Naturellement, songeant ceci, Alecto s'en voulu... Venait-elle de comparer les chats de gouttière qu'elle avait croisé dans sa vie à cette créature métamorphe ?
Avec un petit sourire, attendrit il faut l'avouer, la jeune Esclave s'accroupit pour essayer d'être plus à sa hauteur. Cela devait être épuisant de lever la tête tout le temps pour regarder les gens, non ?
"Avez-vous bien dormi, Messire Yazill ? Je doute que ce soit aussi confortable qu'un bon matelas, ici... Désolée de vous y avoir abandonné..." Dit-elle en désignant son lit de fortune où étaient restées ses quelques possessions.
"Il est tard..." Elle sembla un peu gênée. "L'Auberge a fermé." Examinant ce qui tenait lieu de visage, et notamment ces grands yeux d'ambre, Alecto osa proposé. "Il semblerait que vous soyez enfermé ici jusqu'à demain matin." Elle lâcha un petit rire, qu'elle espérait malicieux, comme lui, mais qui devait être assez enfantin.

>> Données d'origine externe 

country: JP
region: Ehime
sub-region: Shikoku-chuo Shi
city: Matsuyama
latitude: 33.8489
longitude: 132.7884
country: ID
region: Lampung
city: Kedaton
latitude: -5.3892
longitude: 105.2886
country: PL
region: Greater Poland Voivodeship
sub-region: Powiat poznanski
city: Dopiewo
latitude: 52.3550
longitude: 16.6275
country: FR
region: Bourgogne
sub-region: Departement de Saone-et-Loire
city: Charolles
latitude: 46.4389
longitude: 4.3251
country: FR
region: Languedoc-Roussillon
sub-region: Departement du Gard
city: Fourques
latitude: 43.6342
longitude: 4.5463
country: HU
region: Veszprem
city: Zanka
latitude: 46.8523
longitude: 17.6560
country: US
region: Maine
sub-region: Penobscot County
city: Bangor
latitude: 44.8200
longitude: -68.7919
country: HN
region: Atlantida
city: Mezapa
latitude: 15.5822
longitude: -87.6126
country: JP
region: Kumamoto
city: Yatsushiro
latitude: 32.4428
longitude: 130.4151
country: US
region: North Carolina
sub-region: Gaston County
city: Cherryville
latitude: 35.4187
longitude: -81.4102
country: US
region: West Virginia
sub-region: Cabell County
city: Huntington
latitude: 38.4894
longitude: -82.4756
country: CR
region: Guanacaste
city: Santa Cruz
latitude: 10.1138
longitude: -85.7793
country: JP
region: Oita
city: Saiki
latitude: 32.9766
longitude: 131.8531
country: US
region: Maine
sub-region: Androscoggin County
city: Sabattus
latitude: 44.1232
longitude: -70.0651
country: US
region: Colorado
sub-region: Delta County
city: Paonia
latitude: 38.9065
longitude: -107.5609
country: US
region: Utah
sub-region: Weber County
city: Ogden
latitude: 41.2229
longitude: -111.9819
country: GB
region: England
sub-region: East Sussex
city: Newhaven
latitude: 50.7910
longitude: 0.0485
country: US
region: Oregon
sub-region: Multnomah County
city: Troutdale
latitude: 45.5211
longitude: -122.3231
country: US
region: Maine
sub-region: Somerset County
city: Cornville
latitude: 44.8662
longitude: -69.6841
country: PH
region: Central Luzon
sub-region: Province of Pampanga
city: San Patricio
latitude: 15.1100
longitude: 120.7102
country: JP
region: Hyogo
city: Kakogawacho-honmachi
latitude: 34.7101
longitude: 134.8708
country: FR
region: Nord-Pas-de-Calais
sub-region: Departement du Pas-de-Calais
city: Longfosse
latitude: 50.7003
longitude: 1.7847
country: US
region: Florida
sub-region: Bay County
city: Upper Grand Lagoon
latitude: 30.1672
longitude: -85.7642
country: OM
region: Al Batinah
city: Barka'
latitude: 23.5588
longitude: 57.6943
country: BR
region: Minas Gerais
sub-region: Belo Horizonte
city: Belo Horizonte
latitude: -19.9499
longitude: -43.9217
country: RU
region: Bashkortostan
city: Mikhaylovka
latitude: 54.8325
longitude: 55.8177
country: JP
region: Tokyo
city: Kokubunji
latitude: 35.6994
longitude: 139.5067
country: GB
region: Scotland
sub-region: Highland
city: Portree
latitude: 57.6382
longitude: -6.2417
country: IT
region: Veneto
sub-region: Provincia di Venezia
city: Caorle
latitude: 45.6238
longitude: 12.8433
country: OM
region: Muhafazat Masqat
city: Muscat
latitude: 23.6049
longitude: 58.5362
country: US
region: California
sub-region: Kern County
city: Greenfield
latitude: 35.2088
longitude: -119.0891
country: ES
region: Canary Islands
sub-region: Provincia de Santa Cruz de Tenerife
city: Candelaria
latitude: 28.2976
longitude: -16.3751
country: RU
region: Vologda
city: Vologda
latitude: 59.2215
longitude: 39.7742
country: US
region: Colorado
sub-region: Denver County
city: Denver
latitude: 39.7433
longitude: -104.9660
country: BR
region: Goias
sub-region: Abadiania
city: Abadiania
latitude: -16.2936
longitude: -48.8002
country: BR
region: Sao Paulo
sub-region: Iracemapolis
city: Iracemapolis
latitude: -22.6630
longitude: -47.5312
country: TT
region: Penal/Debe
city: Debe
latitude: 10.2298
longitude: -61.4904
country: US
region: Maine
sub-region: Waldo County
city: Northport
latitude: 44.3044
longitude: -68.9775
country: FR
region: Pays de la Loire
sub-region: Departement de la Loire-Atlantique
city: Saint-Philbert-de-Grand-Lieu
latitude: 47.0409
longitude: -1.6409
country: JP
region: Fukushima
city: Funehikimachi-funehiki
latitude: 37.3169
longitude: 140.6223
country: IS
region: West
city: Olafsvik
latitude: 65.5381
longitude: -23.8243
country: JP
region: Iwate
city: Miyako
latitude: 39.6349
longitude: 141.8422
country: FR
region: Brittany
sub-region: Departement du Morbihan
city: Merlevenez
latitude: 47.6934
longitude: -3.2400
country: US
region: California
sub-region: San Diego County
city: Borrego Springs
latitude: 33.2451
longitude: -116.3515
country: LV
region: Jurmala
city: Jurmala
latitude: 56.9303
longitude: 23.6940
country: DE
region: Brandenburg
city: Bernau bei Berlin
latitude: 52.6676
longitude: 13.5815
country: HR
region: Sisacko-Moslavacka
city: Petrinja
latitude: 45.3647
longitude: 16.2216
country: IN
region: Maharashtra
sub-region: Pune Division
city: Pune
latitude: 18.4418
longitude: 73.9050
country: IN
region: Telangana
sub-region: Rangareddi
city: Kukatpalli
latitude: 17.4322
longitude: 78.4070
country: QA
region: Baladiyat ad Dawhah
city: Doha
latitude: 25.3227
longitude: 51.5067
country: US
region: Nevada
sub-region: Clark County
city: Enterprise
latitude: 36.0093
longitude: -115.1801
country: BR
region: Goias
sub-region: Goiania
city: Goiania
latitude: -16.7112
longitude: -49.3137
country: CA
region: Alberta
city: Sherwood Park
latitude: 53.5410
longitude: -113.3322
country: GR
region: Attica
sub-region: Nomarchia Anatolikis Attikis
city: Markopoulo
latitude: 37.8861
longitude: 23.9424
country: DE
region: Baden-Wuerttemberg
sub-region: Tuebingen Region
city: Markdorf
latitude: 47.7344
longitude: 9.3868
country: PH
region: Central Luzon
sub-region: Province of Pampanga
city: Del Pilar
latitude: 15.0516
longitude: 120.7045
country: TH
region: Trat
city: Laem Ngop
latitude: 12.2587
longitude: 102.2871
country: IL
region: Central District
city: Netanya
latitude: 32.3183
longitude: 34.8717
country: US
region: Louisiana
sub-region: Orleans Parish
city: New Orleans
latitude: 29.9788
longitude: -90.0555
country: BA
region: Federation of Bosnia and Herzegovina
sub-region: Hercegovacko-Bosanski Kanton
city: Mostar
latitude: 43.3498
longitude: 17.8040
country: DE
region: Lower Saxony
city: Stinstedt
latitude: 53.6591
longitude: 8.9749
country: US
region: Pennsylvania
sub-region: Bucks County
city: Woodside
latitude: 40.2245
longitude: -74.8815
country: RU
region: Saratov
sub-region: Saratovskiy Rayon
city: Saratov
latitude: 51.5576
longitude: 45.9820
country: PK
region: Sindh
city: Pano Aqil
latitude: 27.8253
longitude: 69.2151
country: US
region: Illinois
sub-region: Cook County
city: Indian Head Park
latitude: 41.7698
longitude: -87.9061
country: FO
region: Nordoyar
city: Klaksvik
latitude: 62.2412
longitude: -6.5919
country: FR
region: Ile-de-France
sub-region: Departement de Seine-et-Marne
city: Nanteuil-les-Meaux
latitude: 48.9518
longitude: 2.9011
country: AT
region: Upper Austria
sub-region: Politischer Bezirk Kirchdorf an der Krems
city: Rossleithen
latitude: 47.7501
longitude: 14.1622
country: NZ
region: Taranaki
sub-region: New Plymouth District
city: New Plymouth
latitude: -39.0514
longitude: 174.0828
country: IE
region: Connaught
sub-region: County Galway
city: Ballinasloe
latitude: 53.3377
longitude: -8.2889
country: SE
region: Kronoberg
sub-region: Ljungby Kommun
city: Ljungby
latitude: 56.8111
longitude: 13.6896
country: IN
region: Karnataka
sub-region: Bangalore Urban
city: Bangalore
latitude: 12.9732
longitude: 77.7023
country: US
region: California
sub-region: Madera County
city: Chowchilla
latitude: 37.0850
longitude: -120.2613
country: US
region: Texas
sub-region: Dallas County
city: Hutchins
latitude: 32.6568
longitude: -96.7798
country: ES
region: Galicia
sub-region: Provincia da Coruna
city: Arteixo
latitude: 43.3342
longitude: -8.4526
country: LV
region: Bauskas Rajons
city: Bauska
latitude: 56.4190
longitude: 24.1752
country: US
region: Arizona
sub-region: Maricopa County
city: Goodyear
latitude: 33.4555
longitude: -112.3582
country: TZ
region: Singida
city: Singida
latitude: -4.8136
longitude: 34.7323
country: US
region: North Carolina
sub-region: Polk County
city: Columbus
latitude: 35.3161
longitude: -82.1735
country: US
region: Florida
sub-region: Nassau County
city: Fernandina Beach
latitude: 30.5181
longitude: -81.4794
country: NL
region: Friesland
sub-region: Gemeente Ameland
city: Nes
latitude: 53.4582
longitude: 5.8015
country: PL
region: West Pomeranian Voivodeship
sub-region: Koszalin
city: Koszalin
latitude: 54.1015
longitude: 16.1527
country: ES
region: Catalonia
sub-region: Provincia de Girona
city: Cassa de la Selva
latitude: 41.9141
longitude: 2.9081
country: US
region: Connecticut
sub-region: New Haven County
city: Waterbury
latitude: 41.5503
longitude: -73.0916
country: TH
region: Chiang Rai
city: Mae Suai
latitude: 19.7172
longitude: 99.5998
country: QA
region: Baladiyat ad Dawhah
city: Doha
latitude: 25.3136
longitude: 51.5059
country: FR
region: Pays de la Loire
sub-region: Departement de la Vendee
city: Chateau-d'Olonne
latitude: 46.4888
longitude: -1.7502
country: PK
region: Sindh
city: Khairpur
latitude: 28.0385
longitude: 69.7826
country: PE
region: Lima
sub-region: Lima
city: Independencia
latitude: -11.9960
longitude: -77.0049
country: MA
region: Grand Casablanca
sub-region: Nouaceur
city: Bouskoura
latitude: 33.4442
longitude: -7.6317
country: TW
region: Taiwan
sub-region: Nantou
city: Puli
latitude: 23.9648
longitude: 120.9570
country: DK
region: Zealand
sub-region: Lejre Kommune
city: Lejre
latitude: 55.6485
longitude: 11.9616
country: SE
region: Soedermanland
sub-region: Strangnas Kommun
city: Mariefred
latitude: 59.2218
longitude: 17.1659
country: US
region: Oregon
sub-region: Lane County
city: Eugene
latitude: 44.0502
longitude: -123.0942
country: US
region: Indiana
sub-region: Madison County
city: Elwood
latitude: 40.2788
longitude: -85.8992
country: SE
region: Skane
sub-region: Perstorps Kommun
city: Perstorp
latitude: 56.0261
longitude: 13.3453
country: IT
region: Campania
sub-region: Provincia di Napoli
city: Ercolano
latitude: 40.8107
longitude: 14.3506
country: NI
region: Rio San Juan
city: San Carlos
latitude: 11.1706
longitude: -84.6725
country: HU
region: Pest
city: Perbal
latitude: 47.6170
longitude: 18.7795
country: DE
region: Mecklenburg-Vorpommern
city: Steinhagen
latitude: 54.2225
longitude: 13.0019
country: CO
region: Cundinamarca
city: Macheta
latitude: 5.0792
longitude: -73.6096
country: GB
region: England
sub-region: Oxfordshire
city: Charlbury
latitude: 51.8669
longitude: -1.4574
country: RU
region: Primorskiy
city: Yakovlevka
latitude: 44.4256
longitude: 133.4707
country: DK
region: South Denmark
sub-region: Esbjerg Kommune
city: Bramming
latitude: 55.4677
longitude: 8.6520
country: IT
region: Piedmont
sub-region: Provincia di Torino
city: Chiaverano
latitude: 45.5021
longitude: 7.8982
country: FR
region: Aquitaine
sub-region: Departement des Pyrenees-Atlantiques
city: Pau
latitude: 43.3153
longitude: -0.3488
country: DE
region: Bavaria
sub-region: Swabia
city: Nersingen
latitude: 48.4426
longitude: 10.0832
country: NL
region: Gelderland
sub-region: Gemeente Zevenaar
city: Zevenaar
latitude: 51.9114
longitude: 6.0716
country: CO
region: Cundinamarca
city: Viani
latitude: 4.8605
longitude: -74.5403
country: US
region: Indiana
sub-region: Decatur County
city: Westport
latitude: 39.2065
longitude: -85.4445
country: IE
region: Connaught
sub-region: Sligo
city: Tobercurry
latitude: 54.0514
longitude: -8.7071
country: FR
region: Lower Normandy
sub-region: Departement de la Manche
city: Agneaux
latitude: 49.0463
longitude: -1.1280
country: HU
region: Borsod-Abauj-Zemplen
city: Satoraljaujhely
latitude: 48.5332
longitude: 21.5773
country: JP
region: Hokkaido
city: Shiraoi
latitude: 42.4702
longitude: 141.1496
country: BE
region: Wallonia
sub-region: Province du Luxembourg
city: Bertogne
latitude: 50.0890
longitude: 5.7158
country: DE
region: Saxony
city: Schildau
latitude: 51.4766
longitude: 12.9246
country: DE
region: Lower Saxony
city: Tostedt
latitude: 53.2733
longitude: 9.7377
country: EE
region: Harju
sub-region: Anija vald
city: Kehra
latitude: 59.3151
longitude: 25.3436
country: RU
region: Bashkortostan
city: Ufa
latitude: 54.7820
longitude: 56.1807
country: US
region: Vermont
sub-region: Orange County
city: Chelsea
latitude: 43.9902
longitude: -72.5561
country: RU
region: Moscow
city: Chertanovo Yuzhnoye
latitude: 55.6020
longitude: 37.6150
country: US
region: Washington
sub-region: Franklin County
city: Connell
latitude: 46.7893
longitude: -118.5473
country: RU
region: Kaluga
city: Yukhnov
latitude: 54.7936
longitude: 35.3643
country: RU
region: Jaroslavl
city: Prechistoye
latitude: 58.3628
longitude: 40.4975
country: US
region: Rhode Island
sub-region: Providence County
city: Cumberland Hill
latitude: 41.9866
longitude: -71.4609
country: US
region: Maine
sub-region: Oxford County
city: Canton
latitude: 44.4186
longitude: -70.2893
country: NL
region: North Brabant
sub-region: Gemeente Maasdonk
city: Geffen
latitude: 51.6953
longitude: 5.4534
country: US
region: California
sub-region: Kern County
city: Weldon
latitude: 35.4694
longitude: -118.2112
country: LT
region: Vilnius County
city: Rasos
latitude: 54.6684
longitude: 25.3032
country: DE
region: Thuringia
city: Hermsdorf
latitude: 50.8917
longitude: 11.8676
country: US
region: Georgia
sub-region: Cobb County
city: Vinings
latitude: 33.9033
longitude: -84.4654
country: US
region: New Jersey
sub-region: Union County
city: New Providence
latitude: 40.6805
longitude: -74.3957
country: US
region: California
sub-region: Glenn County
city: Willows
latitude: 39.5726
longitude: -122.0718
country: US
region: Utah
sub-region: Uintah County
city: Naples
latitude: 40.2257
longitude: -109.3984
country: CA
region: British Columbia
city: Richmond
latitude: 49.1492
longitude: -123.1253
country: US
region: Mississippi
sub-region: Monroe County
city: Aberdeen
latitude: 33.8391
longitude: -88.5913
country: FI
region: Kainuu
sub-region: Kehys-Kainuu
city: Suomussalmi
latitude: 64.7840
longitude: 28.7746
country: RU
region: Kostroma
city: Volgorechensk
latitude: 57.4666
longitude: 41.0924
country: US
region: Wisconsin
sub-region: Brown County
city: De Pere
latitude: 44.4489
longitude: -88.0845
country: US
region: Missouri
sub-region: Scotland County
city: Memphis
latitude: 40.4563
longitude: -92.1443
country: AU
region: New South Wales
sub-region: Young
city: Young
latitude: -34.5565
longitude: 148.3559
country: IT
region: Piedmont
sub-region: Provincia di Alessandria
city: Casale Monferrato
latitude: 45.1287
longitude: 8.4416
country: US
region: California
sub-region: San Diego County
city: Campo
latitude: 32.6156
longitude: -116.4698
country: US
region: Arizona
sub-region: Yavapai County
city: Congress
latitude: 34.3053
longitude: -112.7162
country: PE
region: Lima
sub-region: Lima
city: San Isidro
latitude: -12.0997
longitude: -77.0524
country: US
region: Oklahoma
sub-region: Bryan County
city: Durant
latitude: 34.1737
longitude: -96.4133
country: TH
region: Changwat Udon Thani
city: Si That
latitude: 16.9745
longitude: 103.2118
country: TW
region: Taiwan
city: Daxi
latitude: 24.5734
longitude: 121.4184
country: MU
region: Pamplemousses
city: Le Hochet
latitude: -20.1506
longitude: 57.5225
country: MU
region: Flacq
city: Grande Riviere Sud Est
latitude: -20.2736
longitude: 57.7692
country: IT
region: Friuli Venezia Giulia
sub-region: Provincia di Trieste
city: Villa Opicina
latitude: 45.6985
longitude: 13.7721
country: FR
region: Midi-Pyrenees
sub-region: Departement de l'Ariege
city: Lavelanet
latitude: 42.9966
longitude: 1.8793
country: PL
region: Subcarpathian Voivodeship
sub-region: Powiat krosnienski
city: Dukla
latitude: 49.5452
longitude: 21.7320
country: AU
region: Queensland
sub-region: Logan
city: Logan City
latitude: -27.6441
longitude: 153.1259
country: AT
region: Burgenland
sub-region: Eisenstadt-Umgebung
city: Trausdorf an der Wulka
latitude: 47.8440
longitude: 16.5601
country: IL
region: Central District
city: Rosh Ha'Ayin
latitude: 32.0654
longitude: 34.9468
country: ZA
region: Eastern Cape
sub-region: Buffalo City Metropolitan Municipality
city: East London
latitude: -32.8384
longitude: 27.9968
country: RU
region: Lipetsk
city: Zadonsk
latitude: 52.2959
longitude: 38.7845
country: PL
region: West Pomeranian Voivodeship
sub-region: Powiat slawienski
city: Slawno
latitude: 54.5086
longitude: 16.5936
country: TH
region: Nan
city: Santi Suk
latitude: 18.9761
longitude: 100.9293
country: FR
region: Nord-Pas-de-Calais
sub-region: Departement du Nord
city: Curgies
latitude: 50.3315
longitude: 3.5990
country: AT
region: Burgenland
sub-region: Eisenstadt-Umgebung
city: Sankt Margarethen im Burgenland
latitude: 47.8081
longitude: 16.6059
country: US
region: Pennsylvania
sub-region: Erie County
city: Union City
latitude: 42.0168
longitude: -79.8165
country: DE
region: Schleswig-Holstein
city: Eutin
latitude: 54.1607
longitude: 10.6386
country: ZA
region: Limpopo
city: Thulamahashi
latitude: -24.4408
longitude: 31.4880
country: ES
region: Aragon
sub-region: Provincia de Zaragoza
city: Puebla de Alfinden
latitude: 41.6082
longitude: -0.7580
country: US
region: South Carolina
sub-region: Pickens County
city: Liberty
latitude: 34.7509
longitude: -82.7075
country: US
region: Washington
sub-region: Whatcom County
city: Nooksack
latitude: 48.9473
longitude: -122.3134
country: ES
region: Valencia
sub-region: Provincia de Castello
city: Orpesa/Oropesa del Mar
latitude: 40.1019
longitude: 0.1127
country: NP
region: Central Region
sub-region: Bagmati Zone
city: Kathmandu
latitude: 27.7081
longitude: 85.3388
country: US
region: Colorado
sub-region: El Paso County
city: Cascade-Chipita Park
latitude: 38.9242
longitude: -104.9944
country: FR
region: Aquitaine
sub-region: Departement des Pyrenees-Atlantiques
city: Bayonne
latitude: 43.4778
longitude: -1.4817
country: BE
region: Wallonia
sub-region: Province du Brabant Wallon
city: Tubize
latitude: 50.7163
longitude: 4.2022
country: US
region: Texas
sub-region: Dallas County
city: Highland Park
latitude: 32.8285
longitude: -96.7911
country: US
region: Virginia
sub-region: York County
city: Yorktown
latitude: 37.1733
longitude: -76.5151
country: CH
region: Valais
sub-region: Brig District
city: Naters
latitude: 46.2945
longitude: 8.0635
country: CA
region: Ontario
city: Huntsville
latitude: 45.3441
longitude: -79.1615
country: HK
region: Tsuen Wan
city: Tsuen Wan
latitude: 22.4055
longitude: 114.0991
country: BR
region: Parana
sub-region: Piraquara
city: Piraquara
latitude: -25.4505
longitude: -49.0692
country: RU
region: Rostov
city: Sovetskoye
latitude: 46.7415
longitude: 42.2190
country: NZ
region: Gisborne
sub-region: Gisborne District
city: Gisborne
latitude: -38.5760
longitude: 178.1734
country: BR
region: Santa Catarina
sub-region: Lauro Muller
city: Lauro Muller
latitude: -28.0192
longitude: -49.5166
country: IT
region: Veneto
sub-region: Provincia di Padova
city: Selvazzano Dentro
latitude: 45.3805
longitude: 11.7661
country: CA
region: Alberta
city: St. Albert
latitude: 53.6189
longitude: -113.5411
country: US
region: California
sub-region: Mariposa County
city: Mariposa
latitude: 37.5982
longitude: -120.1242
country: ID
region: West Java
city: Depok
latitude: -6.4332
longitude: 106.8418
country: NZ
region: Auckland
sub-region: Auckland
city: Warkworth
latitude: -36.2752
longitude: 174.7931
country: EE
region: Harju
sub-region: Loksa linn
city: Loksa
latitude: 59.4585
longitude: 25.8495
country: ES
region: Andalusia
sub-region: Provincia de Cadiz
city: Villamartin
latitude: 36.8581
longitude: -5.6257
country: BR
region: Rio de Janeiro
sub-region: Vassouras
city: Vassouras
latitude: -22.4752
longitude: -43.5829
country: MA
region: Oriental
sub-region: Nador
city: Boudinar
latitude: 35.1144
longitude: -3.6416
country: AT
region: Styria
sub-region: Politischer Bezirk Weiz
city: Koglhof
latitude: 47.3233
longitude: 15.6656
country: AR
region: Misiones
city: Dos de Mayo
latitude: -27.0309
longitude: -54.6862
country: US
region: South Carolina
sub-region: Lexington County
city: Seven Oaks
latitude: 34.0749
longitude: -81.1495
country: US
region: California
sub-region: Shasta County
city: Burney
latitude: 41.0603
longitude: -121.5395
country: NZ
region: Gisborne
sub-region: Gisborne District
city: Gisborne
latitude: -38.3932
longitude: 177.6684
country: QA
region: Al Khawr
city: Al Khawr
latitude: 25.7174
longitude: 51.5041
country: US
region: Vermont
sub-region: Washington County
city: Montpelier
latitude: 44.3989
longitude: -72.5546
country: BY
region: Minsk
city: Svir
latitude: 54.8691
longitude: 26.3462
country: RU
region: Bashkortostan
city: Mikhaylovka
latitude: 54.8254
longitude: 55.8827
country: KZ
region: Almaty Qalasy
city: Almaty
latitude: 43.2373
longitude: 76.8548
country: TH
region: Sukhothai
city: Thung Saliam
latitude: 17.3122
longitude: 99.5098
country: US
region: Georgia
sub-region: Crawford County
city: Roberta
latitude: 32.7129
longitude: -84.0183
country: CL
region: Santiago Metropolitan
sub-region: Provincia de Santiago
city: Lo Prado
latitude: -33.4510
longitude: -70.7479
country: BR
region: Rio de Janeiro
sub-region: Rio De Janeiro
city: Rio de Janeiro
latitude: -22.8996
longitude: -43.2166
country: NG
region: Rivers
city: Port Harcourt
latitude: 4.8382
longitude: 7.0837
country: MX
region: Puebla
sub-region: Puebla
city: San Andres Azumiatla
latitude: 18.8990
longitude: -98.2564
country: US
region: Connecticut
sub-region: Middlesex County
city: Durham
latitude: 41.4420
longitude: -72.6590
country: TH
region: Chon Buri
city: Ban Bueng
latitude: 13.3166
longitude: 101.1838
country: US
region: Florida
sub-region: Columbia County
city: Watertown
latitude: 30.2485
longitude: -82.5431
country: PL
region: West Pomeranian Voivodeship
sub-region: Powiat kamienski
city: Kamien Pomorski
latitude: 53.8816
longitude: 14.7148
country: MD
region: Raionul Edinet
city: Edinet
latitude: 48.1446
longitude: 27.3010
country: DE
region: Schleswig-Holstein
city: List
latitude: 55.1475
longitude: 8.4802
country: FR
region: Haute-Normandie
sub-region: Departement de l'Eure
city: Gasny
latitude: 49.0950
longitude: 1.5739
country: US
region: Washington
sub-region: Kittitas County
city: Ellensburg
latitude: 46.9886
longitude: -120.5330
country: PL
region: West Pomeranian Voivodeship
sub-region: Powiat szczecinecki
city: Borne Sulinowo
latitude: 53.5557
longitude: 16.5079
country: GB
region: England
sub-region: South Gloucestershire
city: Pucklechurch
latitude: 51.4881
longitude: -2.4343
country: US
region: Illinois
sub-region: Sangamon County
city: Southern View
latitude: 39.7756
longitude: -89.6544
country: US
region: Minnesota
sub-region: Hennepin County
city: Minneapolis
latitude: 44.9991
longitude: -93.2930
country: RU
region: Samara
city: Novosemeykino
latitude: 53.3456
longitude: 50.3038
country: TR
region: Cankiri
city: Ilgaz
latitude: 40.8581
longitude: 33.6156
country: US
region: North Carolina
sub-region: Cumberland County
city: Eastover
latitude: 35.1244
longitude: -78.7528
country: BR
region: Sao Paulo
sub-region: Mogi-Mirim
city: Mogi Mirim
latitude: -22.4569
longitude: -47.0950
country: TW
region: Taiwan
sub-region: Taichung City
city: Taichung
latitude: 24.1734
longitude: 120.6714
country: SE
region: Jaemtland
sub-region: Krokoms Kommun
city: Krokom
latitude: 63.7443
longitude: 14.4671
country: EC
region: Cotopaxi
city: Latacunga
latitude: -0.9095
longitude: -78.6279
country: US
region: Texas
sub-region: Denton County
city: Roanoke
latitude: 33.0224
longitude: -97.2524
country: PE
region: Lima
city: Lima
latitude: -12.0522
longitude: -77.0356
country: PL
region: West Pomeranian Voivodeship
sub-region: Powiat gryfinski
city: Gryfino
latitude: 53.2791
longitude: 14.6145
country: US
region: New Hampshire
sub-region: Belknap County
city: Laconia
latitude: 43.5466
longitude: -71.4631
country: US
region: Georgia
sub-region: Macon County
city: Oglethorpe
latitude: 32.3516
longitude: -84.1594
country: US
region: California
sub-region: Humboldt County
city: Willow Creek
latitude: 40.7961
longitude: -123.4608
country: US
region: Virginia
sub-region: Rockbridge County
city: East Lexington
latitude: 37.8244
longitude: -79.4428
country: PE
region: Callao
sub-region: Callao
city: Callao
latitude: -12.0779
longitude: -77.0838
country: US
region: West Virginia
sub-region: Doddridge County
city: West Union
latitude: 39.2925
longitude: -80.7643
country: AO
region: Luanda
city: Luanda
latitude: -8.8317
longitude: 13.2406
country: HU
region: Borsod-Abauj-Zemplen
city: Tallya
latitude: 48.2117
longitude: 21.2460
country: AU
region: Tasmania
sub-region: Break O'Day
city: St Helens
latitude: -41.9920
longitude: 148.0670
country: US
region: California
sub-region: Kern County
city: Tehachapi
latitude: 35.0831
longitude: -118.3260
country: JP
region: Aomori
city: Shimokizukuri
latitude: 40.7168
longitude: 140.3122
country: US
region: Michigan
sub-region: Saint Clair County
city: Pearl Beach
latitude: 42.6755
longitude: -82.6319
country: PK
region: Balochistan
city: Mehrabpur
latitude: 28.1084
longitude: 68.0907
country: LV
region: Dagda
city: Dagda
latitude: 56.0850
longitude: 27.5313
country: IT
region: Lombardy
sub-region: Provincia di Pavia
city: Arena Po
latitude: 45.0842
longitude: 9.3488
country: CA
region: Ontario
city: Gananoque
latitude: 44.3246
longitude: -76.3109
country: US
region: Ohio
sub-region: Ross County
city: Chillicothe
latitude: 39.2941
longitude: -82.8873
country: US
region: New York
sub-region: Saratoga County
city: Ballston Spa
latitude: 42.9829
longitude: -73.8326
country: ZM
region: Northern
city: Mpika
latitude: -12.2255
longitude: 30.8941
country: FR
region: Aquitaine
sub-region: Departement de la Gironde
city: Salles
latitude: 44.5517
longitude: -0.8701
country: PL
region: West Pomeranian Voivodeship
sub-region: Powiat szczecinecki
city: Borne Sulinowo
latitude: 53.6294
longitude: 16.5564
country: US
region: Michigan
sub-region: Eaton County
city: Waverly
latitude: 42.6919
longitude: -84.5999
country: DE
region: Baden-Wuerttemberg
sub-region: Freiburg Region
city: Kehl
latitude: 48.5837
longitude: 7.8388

Elle se redressa en faisant craquer ses articulations et grimaçant, et se dirigea jusqu'au baluchon. "Si ma Maîtresse vous voit ici, Monsieur Yazill, elle va me disputer." Rien que d'y penser, elle eut un frisson qui remonta le long de sa colonne vertébrale, et elle replaça un pan de voile sur son épaule, comme pour tenter de se rassurer.
Alecto se gratta la joue avec nervosité et, timidement, se pencha pour prendre le petit sac. Dans sa main, bien que fine, ces modestes affaires semblaient étrangement réduites.
"... Mais je me ferais assurément disputer aussi, si je vous offre une chambre." Ahhhh quel dilemme... Elle fit une moue mal à l'aise. "P... Pensez-vous que..." Elle se racla la gorge. "Je vais vous laisser ma chambre, à la cave. Je me sentirais coupable s'il vous arrive quoi que ce soit dehors, avec ce malotru qui rôde pour vous estourbir."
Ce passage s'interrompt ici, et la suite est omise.